(Records supplied):
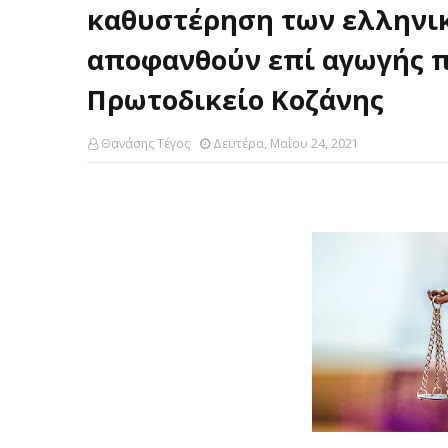
καθυστέρηση των ελληνι
αποφανθούν επί αγωγής π
Πρωτοδικείο Κοζάνης
Θανάσης Τέγος
Δευτέρα, Μαΐου 24, 2021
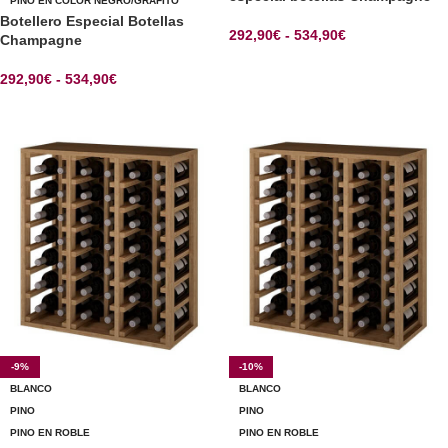
PINO EN COLOR NEGRO/GRAFITO
Botellero Especial Botellas
292,90
€
-
534,90
€
Champagne
SELECCIONAR OPCIONES
292,90
€
-
534,90
€
SELECCIONAR OPCIONES
-9%
-10%
BLANCO
BLANCO
PINO
PINO
PINO EN ROBLE
PINO EN ROBLE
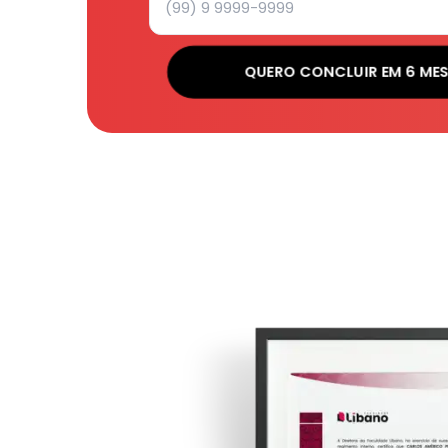
QUERO CONCLUIR EM 6 ME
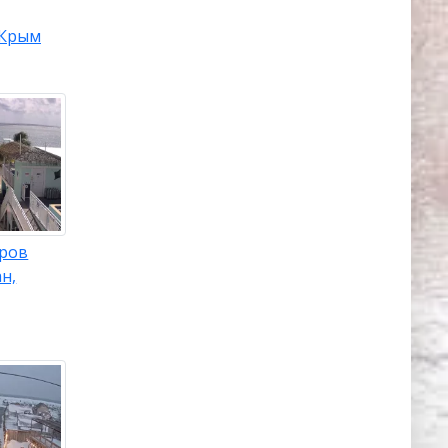
Крым
тров
н,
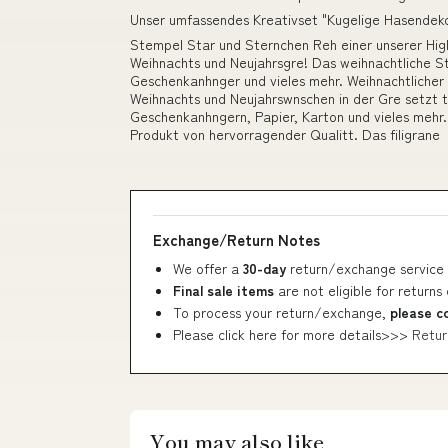
Unser umfassendes Kreativset "Kugelige Hasendeko 
Stempel Star und Sternchen Reh einer unserer Hig
Weihnachts und Neujahrsgre! Das weihnachtliche Ste
Geschenkanhnger und vieles mehr. Weihnachtlicher
Weihnachts und Neujahrswnschen in der Gre setzt t
Geschenkanhngern, Papier, Karton und vieles mehr
Produkt von hervorragender Qualitt. Das filigrane
Exchange/Return Notes
We offer a
30-day
return/exchange service 
Final sale items
are not eligible for returns
To process your return/exchange,
please c
Please click here for more details>>>
Retur
You may also like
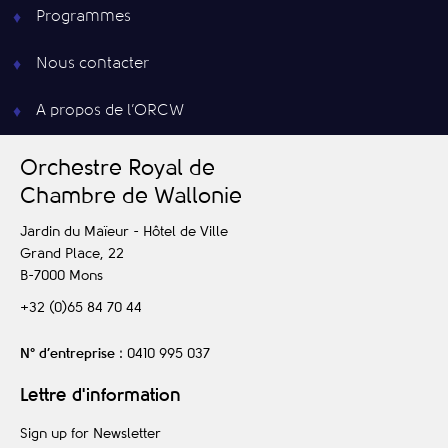
Programmes
Nous contacter
A propos de l’ORCW
O
rchestre
R
oyal de
C
hambre de
W
allonie
Jardin du Maïeur - Hôtel de Ville
Grand Place, 22
B-7000
Mons
+32 (0)65 84 70 44
N° d’entreprise
: 0410 995 037
Lettre d'information
Sign up for Newsletter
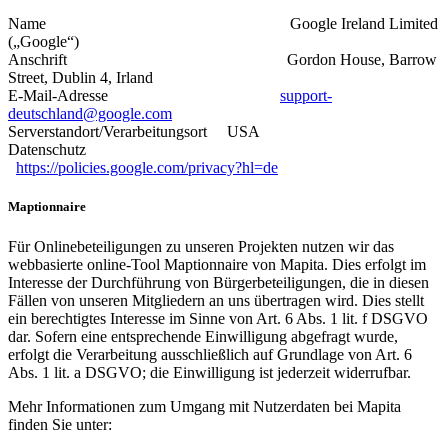
Name Google Ireland Limited
(„Google“)
Anschrift Gordon House, Barrow
Street, Dublin 4, Irland
E-Mail-Adresse
support-
deutschland@google.com
Serverstandort/Verarbeitungsort USA
Datenschutz
https://policies.google.com/privacy?hl=de
Maptionnaire
Für Onlinebeteiligungen zu unseren Projekten nutzen wir das
webbasierte online-Tool Maptionnaire von Mapita. Dies erfolgt im
Interesse der Durchführung von Bürgerbeteiligungen, die in diesen
Fällen von unseren Mitgliedern an uns übertragen wird. Dies stellt
ein berechtigtes Interesse im Sinne von Art. 6 Abs. 1 lit. f DSGVO
dar. Sofern eine entsprechende Einwilligung abgefragt wurde,
erfolgt die Verarbeitung ausschließlich auf Grundlage von Art. 6
Abs. 1 lit. a DSGVO; die Einwilligung ist jederzeit widerrufbar.
Mehr Informationen zum Umgang mit Nutzerdaten bei Mapita
finden Sie unter:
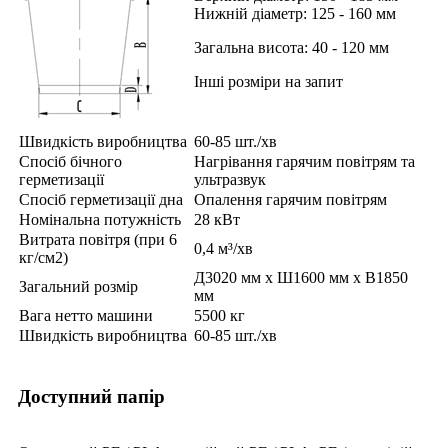
Нижній діаметр: 125 - 160 мм
Загальна висота: 40 - 120 мм
Інші розміри на запит
Швидкість виробництва
60-85 шт./хв
Спосіб бічного
Нагрівання гарячим повітрям та
герметизації
ультразвук
Спосіб герметизації дна
Опалення гарячим повітрям
Номінальна потужність
28 кВт
Витрата повітря (при 6
0,4 м³/хв
кг/см2)
Д3020 мм x Ш1600 мм x В1850
Загальний розмір
мм
Вага нетто машини
5500 кг
Швидкість виробництва
60-85 шт./хв
Доступний папір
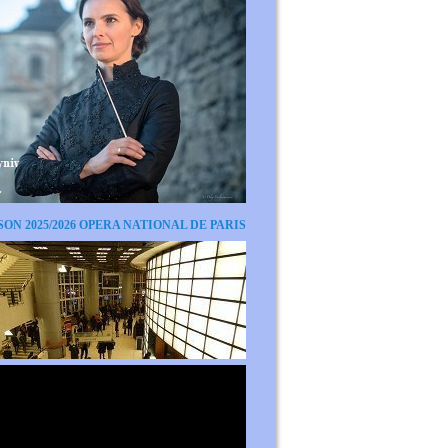
SON 2025/2026 OPERA NATIONAL DE PARIS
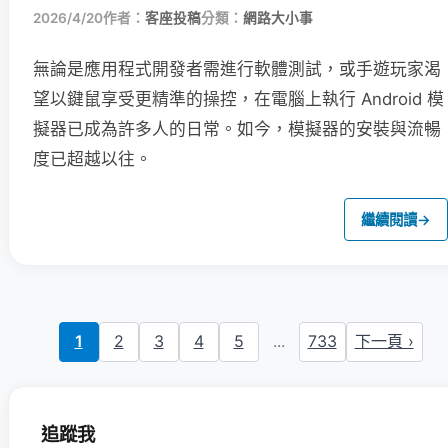
2026/4/20
作者：
客座投稿
分類：
網路大小事
無論是應用程式開發者需進行軟體測試，或手遊玩家渴
望以鍵鼠享受更精準的操控，在電腦上執行 Android 模
擬器已成為許多人的日常。如今，模擬器的安裝與流暢
度已超越以往。
繼續閱讀
→
1
2
3
4
5
...
733
下一頁 ›
追蹤我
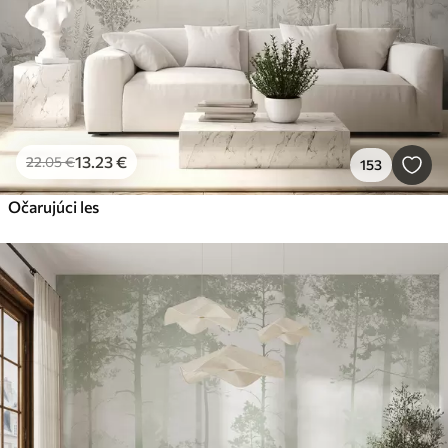
13
.23
€
22
.05
€
153
Očarujúci les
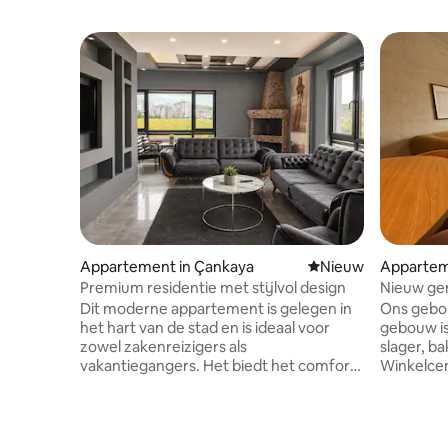
Appartement in Çankaya
Nieuwe accommoda
Nieuw
Appartem
Premium residentie met stijlvol design
Nieuw ge
de metro
Dit moderne appartement is gelegen in
Ons gebo
Gordion
het hart van de stad en is ideaal voor
gebouw is
zowel zakenreizigers als
slager, bakkerij Metro
vakantiegangers. Het biedt het comfort
Winkelce
van je eigen huis met een volledig
Busstati
uitgeruste keuken, snel internet, Netflix
tot Eskisehir
en comfortabele woonruimtes. Dit
cafés , r
appartement is ontworpen voor een
Başkent-B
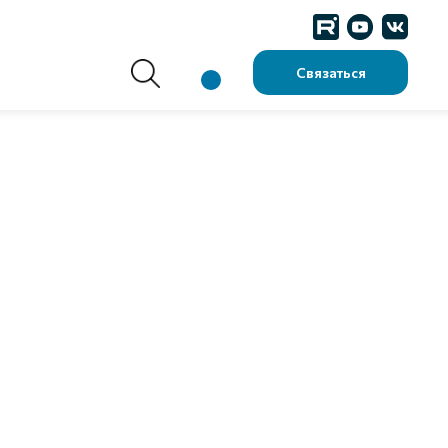
Связаться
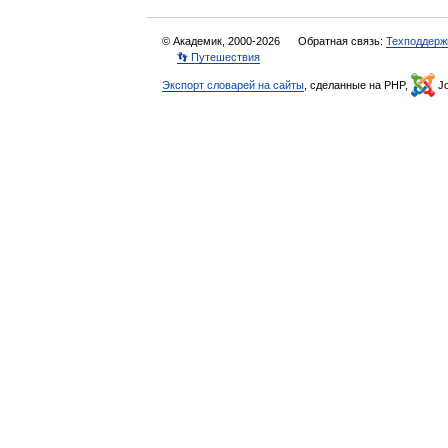
© Академик, 2000-2026
Обратная связь:
Техподдерж
👣 Путешествия
Экспорт словарей на сайты
, сделанные на PHP,
Jo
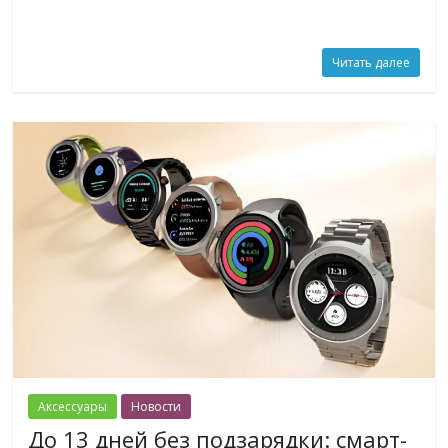
Читать далее
Аксессуары
Новости
До 13 дней без подзарядки: смарт-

(Work instruction): Retype the lines beginning at the one that contains "PINO EN COLOR NEGRO/GRAFITO" and ending after the one that contains "You may also like", leaving the pictures out of your answer.

(Response to the task):
PINO EN COLOR NEGRO/GRAFITO
Botellero Especial Botellas
292,90
€
-
534,90
€
Champagne
SELECCIONAR OPCIONES
292,90
€
-
534,90
€
SELECCIONAR OPCIONES
-9%
-10%
BLANCO
BLANCO
PINO
PINO
PINO EN ROBLE
PINO EN ROBLE
QUERO CONCLUIR EM 6 ME
Крым
тров
н,
Unser umfassendes Kreativset "Kugelige Hasendeko 
Stempel Star und Sternchen Reh einer unserer Hig
Weihnachts und Neujahrsgre! Das weihnachtliche Ste
Geschenkanhnger und vieles mehr. Weihnachtlicher
Weihnachts und Neujahrswnschen in der Gre setzt t
Geschenkanhngern, Papier, Karton und vieles mehr
Produkt von hervorragender Qualitt. Das filigrane
Exchange/Return Notes
We offer a
30-day
return/exchange service 
Final sale items
are not eligible for returns
To process your return/exchange,
please c
Please click here for more details>>>
Retur
You may also like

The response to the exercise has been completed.